Além disso, a proteção dos lagos de manejo também contribui para a proteção de outras espécies, como outros peixes de alto valor comercial (Ex: tambaqui), jacarés e quelônios

pira Leonardo PachecoA cadeia do pirarucu
O pirarucu tem uma das carnes mais apreciadas do país, especialmente no Norte do país, onde é parte de uma gama de pratos típicos combinados a outros produtos amazônicos, como castanha e o tucupi.

O manejo comunitário é uma prática de uso sustentável que traz ótimos resultados para a população local que necessita desse peixe para sobrevivência. Primeiramente, é realizado um zoneamento dos lagos que leva em consideração o ciclo hidrológico e o impacto antrópico nestes cursos d’água. A seguir, são classificados em até três grupos: os lagos intangíveis são zonas onde não é permitido nenhuma atividade humana já que são destinados à reprodução e à manutenção de população viável; os lagos de consumo familiar e os lagos para manejo comercial propriamente ditos.

Nos lagos destinados ao manejo, os comunitários aplicam a metodologia ISC (desenvolvida pelo Instituto Mamirauá) que consiste num inventário do pirarucu contando os indivíduos quando eles sobem à superfície para respirar.

O IBAMA é responsável por emitir as autorizações de manejo baseado no inventário apresentado e determina as cotas (até 30% do inventário) e onde os comunitários podem pescar.
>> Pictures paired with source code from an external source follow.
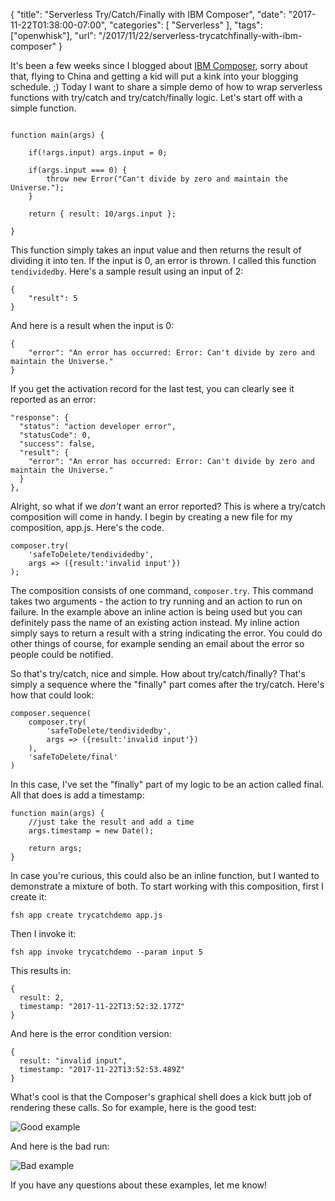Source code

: {
	"title": "Serverless Try/Catch/Finally with IBM Composer",
	"date": "2017-11-22T01:38:00-07:00",
	"categories": [
		"Serverless"
	],
	"tags": ["openwhisk"],
	"url": "/2017/11/22/serverless-trycatchfinally-with-ibm-composer"
}

It's been a few weeks since I blogged about [IBM Composer](https://github.com/ibm-functions/composer), sorry about that, flying to China and getting a kid will put a kink into your blogging schedule. ;) Today I want to share a simple demo of how to wrap serverless functions with try/catch and try/catch/finally logic. Let's start off with a simple function.

<pre><code class="language-javascript">
function main(args) {

    if(!args.input) args.input = 0;

    if(args.input === 0) {
        throw new Error("Can't divide by zero and maintain the Universe.");
    }

    return { result: 10/args.input };

}
</code></pre>

This function simply takes an input value and then returns the result of dividing it into ten. If the input is 0, an error is thrown. I called this function `tendividedby`. Here's a sample result using an input of 2:

<pre><code class="language-javascript">{
    "result": 5
}
</code></pre>

And here is a result when the input is 0:

<pre><code class="language-javascript">{
    "error": "An error has occurred: Error: Can't divide by zero and maintain the Universe."
}
</code></pre>

If you get the activation record for the last test, you can clearly see it reported as an error:

<pre><code class="language-javascript">"response": {
  "status": "action developer error",
  "statusCode": 0,
  "success": false,
  "result": {
    "error": "An error has occurred: Error: Can't divide by zero and maintain the Universe."
  }
},
</code></pre>

Alright, so what if we *don't* want an error reported? This is where a try/catch composition will come in handy. I begin by creating a new file for my composition, app.js. Here's the code.

<pre><code class="language-javascript">composer.try(
    'safeToDelete/tendividedby',
    args => ({result:'invalid input'})
);
</code></pre>

The composition consists of one command, `composer.try`. This command takes two arguments - the action to try running and an action to run on failure. In the example above an inline action is being used but you can definitely pass the name of an existing action instead. My inline action simply says to return a result with a string indicating the error. You could do other things of course, for example sending an email about the error so people could be notified. 

So that's try/catch, nice and simple. How about try/catch/finally? That's simply a sequence where the "finally" part comes after the try/catch. Here's how that could look:

<pre><code class="language-javascript">composer.sequence(
    composer.try(
        'safeToDelete/tendividedby',
        args => ({result:'invalid input'})
    ),
    'safeToDelete/final'        
)
</code></pre>

In this case, I've set the "finally" part of my logic to be an action called final. All that does is add a timestamp:

<pre><code class="language-javascript">function main(args) {
    //just take the result and add a time
    args.timestamp = new Date();

    return args;
}
</code></pre>

In case you're curious, this could also be an inline function, but I wanted to demonstrate a mixture of both. To start working with this composition, first I create it:

	fsh app create trycatchdemo app.js

Then I invoke it:

	fsh app invoke trycatchdemo --param input 5

This results in:

<pre><code class="language-javascript">{
  result: 2,
  timestamp: "2017-11-22T13:52:32.177Z"
}
</code></pre>

And here is the error condition version:

<pre><code class="language-javascript">{
  result: "invalid input",
  timestamp: "2017-11-22T13:52:53.489Z"
}
</code></pre>

What's cool is that the Composer's graphical shell does a kick butt job of rendering these calls. So for example, here is the good test:

![Good example](https://static.raymondcamden.com/images/2017/11/trycatchgood.jpg)

And here is the bad run:

![Bad example](https://static.raymondcamden.com/images/2017/11/trycatchbad.jpg)

If you have any questions about these examples, let me know!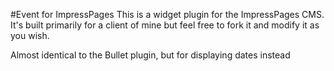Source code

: #Event for ImpressPages
This is a widget plugin for the ImpressPages CMS. It's built primarily for a client
of mine but feel free to fork it and modify it as you wish.

Almost identical to the Bullet plugin, but for displaying dates instead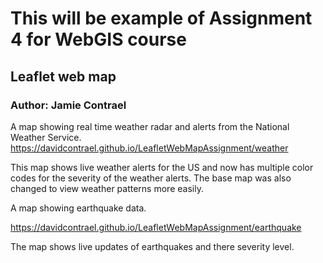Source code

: # This will be example of Assignment 4 for WebGIS course
## Leaflet web map
### Author: Jamie Contrael

A map showing real time weather radar and alerts from the National Weather Service.
<https://davidcontrael.github.io/LeafletWebMapAssignment/weather>

This map shows live weather alerts for the US and now has multiple color codes for the severity of the weather alerts. The base map was also changed to view weather patterns more easily.

A map showing earthquake data.

<https://davidcontrael.github.io/LeafletWebMapAssignment/earthquake>

The map shows live updates of earthquakes and there severity level. 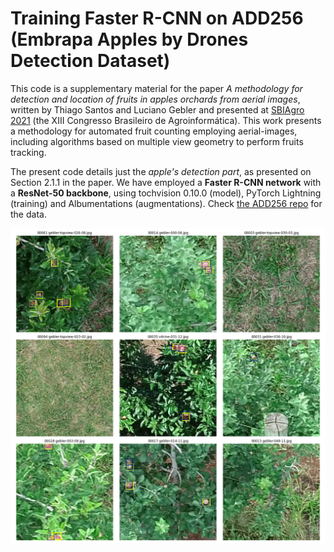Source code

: # Training Faster R-CNN on ADD256 (Embrapa Apples by Drones Detection Dataset)

This code is a supplementary material for the paper _A methodology for detection and location of fruits 
in apples orchards from aerial images_, written by Thiago Santos and Luciano Gebler and presented at 
[SBIAgro 2021](https://eventos.unipampa.edu.br/sbiagro/) (the XIII Congresso Brasileiro de Agroinformática). 
This work presents a methodology for automated fruit counting employing aerial-images, including
algorithms based on multiple view geometry to perform fruits tracking.

The present code details just the _apple's detection part_, as presented on Section 2.1.1 in the paper. 
We have employed a **Faster R-CNN network** with a **ResNet-50 backbone**, using tochvision 0.10.0 (model),
PyTorch Lightning (training) and Albumentations (augmentations). Check [the ADD256 repo](https://github.com/thsant/add256) 
for the data.

![Banner](test-detection-sample.png)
Os manejadores vendem a produção para agentes intermediários “atravessadores”, comumente na forma de “charutos” (peixe vendido inteiro eviscerado e resfriado), sem beneficiamento. O pirarucu é comercializado em feiras livres ou vendido então para beneficiadores que convertem o peixe em diferentes cortes, que abastecem o mercado conforme suas exigências, seja o interno (estados vizinhos, do Sudeste e Sul do Brasil), até o externo em países como Alemanha, Estados Unidos, México, Itália, Chile e Japão.